Jovem, Évila viveu em um país no qual os casos de sarampo passaram a ser raridade, graças, a boa cobertura vacinal. Embora soubesse da existência do sarampo, nunca conheceu ninguém que tivesse contraído a doença.

“Eu tenho receio que isso acabe se espalhando sim, tudo pode acontecer, ainda mais que as pessoas não estão vacinando”, afirma.

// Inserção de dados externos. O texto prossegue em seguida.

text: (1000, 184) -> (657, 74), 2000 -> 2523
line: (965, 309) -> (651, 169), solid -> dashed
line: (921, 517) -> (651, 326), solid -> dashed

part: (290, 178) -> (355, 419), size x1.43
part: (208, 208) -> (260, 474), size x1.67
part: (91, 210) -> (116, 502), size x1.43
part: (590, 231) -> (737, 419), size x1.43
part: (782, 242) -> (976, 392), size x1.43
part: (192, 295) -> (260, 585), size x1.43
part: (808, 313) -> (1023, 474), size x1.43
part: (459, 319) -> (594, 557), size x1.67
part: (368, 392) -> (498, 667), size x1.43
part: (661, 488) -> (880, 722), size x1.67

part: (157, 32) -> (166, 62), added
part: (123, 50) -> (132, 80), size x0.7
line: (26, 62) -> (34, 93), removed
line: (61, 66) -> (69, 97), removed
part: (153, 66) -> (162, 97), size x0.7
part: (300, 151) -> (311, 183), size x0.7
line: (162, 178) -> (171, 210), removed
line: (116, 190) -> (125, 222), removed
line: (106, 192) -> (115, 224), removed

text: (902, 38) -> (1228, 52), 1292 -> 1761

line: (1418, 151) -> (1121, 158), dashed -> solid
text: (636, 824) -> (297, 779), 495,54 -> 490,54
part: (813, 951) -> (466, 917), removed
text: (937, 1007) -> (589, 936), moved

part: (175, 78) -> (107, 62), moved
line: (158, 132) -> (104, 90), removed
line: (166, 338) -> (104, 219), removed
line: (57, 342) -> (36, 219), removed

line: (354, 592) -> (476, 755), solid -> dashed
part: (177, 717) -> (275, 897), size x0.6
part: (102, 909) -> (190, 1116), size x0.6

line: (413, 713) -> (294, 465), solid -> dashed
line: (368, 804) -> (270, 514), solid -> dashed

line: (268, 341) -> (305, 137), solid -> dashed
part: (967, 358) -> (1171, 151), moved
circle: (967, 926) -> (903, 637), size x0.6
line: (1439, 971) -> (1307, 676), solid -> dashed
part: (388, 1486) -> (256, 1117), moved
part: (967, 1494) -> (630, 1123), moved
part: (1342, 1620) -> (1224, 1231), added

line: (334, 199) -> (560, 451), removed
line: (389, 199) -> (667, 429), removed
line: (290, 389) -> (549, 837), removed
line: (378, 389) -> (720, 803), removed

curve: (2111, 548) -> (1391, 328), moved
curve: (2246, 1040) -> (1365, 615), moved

Em Jaraguá do Sul, 8.117 crianças devem ser vacinadas - entre um e menores de 5 anos. A campanha segue até o dia 31 de agosto, com o dia 18 – um sábado – como Dia D, quando as unidades de saúde estarão de portas abertas das 8h às 17h.

Para a supervisora de imunização da Secretaria Municipal de Saúde, Ana Kneipp, é fundamental que os pais entendam a importância da vacinação e se conscientizem que as doenças não estão extintas, pelo contrário, podem voltar a ter grande incidência na população sem a proteção pelas vacinas.

Município abaixo do percentual

Com o objetivo de diminuir a possibilidade de retorno da pólio e do sarampo, preconiza-se a cobertura de 95% da população. Em 2017, segundo dados da secretaria, o município ficou com percentual abaixo do estipulado, com apenas 86,9% da população imunizada com a vacina Triviral.

“Já temos alguns estados com casos de sarampo confirmados e não queremos que isso aconteça em Santa Catarina. O sarampo tem transmissão muito rápida, mas é uma doença imunoprevenível, então com a vacinação é possível fechar as portas para ela”, ressalta Kneipp.

A meta do governo federal é de imunizar 11,2 milhões de crianças no país, atendendo a recomendação da OMS (Organização Mundial da Saúde). Ana Kneipp ressalta que para evitar a reintrodução da doença, é necessário que os pais “façam a sua parte”.

“A única maneira é a vacinação e esperamos atingir os 95% para ter uma proteção adequada e, na realidade, as crianças acabam protegendo o meio em que vivem. Precisa ter uma conscientização dos pais mais novos, dessa geração, que acabaram não vivenciando essas doenças para que não tenhamos um recrudescimento delas. É tudo uma questão de conscientização”, reforça.

Unidades de saúde mobilizadas

Distribuídas nas unidades de saúde de Jaraguá do Sul na semana passada, as vacinas já estão disponíveis para o público-alvo da campanha, mas aqueles que não fazem parte do grupo também podem receber a vacina, caso necessário, conforme explica Ana Kneipp, supervisora de imunização da Secretaria Municipal de Saúde.

Ela afirma que para as pessoas fora da faixa etária alvo da campanha, depois de verificada a necessidade, a vacina é disponibilizada.

Ela explica ainda que neste ano, ao contrário do que acontecia em outras campanhas, as vacinas de pólio e sarampo serão disponibilizadas como dose de reforço, ou seja, mesmo as crianças que já tenham sido imunizadas, devem ser vacinadas.

De acordo com a supervisora, as vacinas estão disponíveis em 22 unidades de saúde do município, exceto das unidades do Vieiras, Águas Claras, Ana Paula e Três Rios do Norte que, conforme ela explica, não possuem sala de vacina.

São cerca de 60 profissionais trabalhando na campanha diariamente e, no dia D devem ser mobilizados cerca de 100 profissionais. Kneipp reforça que a população jaraguaense pode procurar qualquer uma das unidades, sem que a necessidade de se limitar às unidades dos seus bairros.